Activists say GMOs are not adequately tested and harmful, but to do this they must either cherry pick the data from dubious sources or deny the science. There have been some 2,000 studies documenting that GMO science does not pose a risk to our health and GM foods are as safe as or safer than conventional or organic foods. Yet, the activists still sound the anti-GMO alarm. Their failure to consider the science when advocating policy betrays their misanthropic, anti-market agenda. Consider what environmentalist Paul Greenberg has said: “If we continue to bend the rules of nature so that we can provide more and more food for an open-ended expansion of humans on the planet, something eventually will have to give. Would you like to live in a world of 15 billion people? 20 billion? I would not.”

In the United States, the movement is advancing its cause through a death-by-a-thousand-cuts campaign to establish state-based GMO labeling. Joseph Mercola, an alternative-medicine advocate, has said, “GM foods must be banned entirely, but labeling is the most efficient way to achieve this.” Veteran activist and organizer Ronnie Cummins has called the EU’s labeling laws — coupled with pressure campaigns on supermarket chains — “the crucial blow to GMOs.”

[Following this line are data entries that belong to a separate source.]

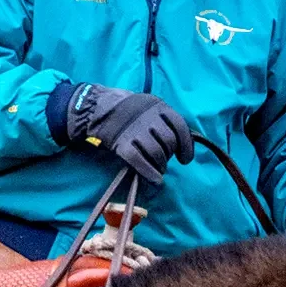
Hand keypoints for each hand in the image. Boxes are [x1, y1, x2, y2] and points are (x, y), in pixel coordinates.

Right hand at [62, 84, 195, 184]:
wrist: (98, 107)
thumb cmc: (129, 109)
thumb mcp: (149, 106)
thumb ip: (164, 120)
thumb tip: (181, 142)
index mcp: (158, 106)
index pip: (180, 126)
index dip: (186, 145)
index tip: (185, 159)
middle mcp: (148, 117)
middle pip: (169, 142)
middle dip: (169, 155)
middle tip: (164, 160)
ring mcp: (134, 130)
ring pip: (156, 153)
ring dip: (161, 166)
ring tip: (159, 169)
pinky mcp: (121, 143)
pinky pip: (139, 161)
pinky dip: (150, 173)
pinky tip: (156, 180)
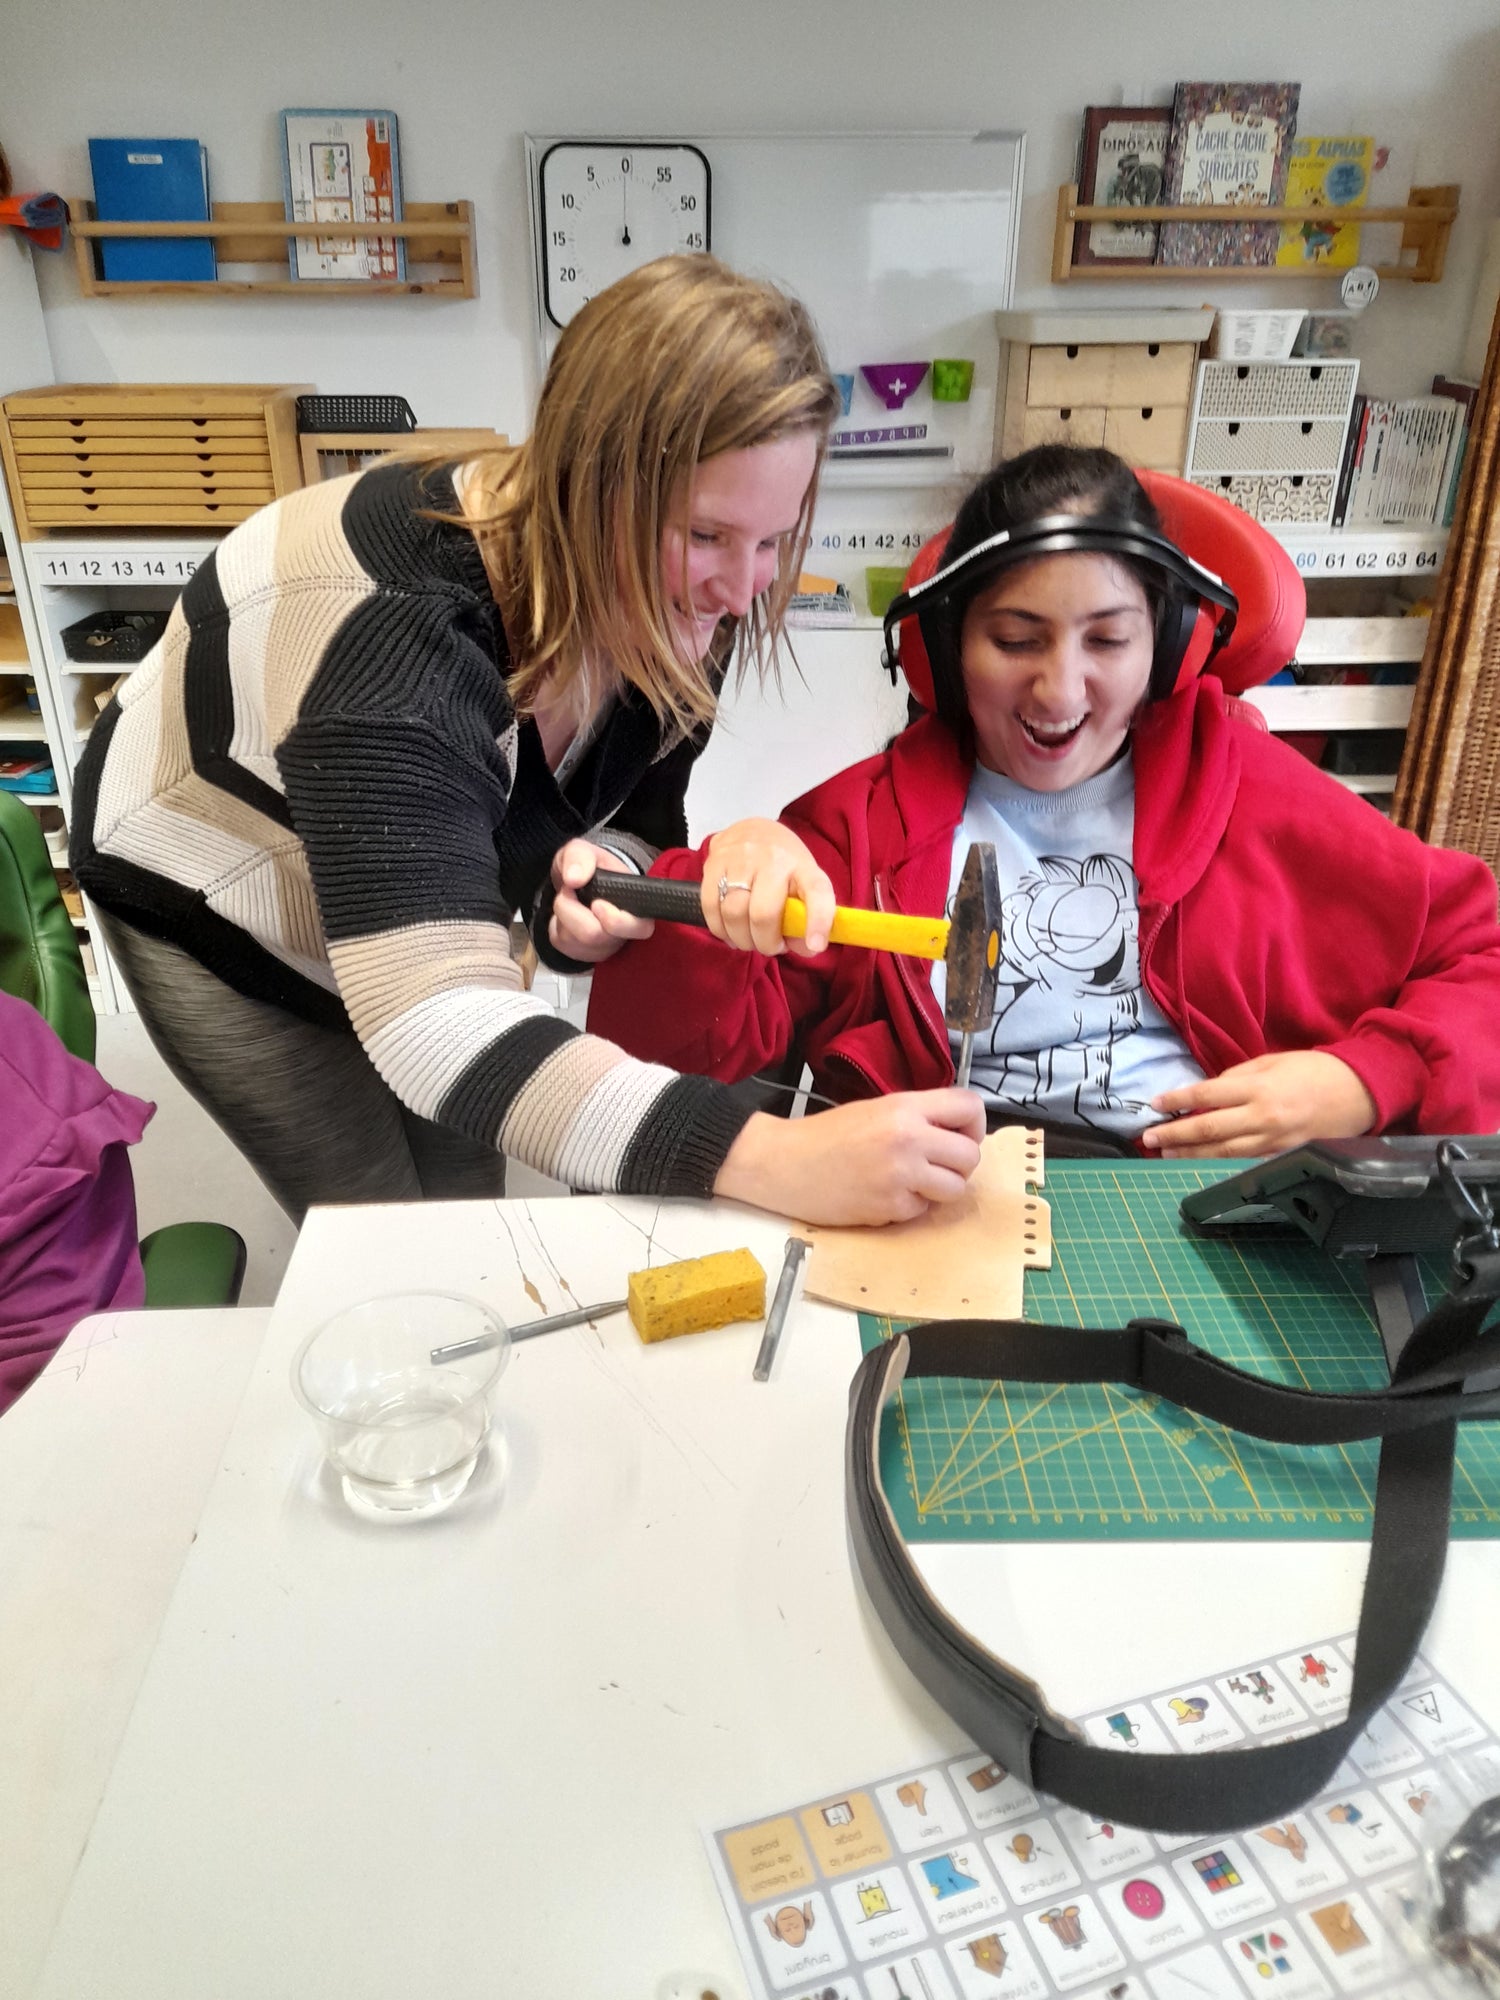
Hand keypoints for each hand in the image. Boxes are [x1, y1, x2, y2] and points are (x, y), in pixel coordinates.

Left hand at [548, 839, 653, 963]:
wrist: (582, 882)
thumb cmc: (593, 868)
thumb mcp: (584, 850)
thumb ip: (581, 856)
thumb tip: (574, 878)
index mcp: (638, 909)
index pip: (640, 928)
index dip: (617, 921)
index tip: (597, 903)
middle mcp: (624, 934)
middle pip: (595, 936)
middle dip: (573, 910)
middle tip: (569, 891)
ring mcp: (603, 947)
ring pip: (575, 940)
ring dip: (563, 913)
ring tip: (569, 896)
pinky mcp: (582, 953)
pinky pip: (562, 943)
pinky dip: (556, 924)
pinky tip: (567, 913)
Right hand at [700, 818, 836, 957]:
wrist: (753, 831)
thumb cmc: (783, 867)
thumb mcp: (804, 886)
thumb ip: (807, 920)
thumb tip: (807, 949)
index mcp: (803, 867)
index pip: (817, 892)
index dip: (818, 921)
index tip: (815, 944)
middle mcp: (773, 859)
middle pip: (763, 914)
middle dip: (765, 943)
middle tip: (770, 946)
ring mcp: (741, 858)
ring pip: (733, 913)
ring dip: (741, 938)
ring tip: (749, 939)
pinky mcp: (715, 862)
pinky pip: (711, 907)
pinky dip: (720, 929)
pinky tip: (729, 930)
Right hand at [714, 1090, 985, 1225]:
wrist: (783, 1164)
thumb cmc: (826, 1136)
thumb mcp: (876, 1109)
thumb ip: (918, 1117)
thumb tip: (959, 1134)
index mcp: (905, 1106)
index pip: (970, 1106)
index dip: (973, 1125)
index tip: (960, 1137)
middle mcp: (908, 1138)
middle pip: (971, 1155)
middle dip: (959, 1165)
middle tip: (937, 1166)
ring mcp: (900, 1175)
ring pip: (956, 1188)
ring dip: (939, 1189)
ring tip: (912, 1182)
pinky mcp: (889, 1207)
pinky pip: (923, 1210)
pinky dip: (909, 1207)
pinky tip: (884, 1195)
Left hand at [1142, 1052, 1377, 1159]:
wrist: (1358, 1093)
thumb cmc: (1314, 1071)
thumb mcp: (1272, 1062)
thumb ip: (1238, 1077)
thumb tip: (1207, 1092)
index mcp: (1258, 1088)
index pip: (1207, 1095)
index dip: (1178, 1101)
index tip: (1156, 1105)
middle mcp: (1262, 1117)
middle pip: (1208, 1129)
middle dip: (1175, 1134)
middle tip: (1148, 1138)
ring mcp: (1272, 1141)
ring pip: (1222, 1152)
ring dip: (1189, 1153)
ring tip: (1165, 1153)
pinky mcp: (1282, 1156)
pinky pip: (1244, 1162)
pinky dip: (1218, 1164)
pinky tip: (1198, 1164)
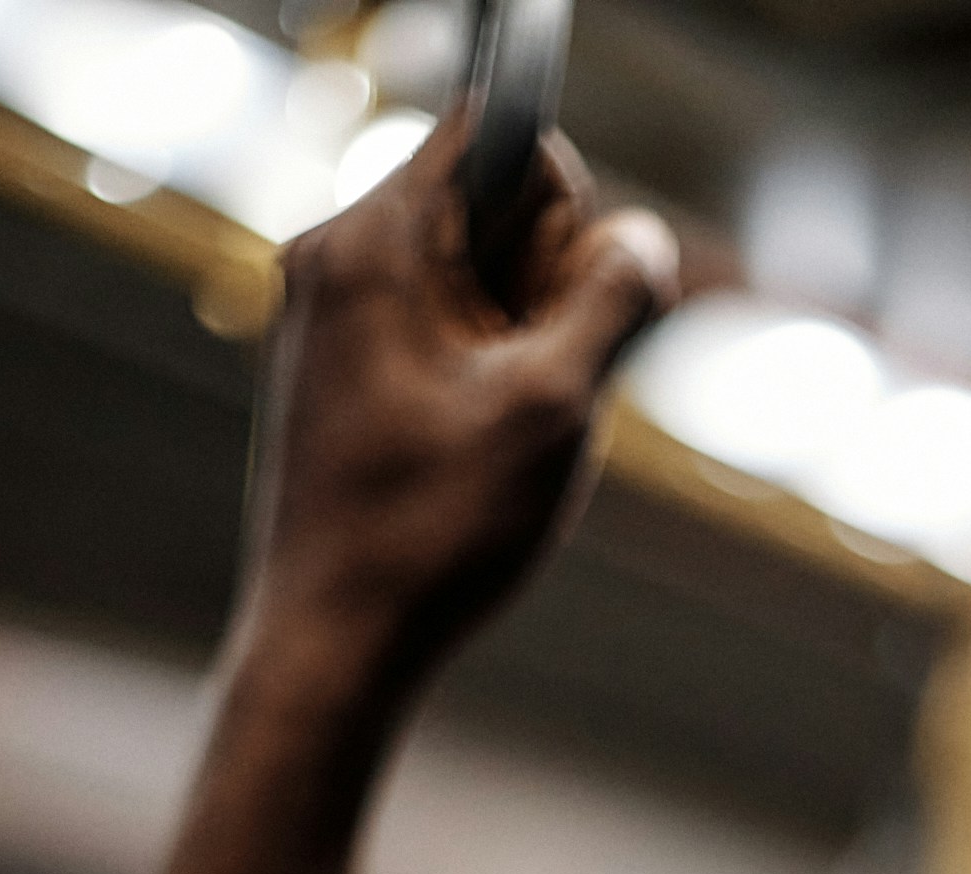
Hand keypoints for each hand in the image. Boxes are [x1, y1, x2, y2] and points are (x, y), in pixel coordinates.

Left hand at [244, 108, 676, 688]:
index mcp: (374, 238)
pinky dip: (479, 382)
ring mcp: (329, 317)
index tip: (547, 316)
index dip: (560, 214)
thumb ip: (616, 298)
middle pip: (488, 207)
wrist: (334, 645)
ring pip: (470, 280)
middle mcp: (334, 256)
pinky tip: (469, 459)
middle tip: (526, 394)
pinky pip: (439, 336)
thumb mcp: (556, 406)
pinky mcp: (337, 374)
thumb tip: (642, 240)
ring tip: (497, 438)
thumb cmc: (434, 530)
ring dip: (518, 346)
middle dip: (540, 287)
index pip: (499, 132)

You might think that environmentalists who make up the bulk of the anti-GMO movement would support GMO cultivation, with its greater yields and efficient use of farmland, as a great ecological victory. The key is that GMO science stands in the way of their Malthusian/anti-wealth ideology. More food produced on less land will only help to feed a larger and increasingly more affluent global population.

Over four dozen pieces of legislation have been introduced in nearly 30 states to require GMO labeling. Three states actually have labeling requirements on the books. These states and the others that will follow suit will end up disrupting the nation’s entire food chain, from farming to supply to retail. Americans will suffer with higher food prices and fewer choices, but for other parts of the world stuck in poverty, the impact will be a devastating loss of human life. The stakes are high.

The politics of GMOs need to catch up with the science. There is legislation that may be a good first step in doing just that. Introduced by Reps. Mike Pompeo (R., Kan.) and G.K. Butterfield (D., N.C.), the bill would preempt state laws and create national standards for food labeling under the sole authority of the Food and Drug Administration (FDA). Putting the issue of labeling under FDA authority will take it out of the hands of the anti-GMO activists. This simple act could reset the national debate over GMOs.

Jerry Rogers is vice president at the Institute for Liberty and the founder of Capitol Allies, an independent, nonpartisan effort that promotes entrepreneurship, economic growth, and free enterprise.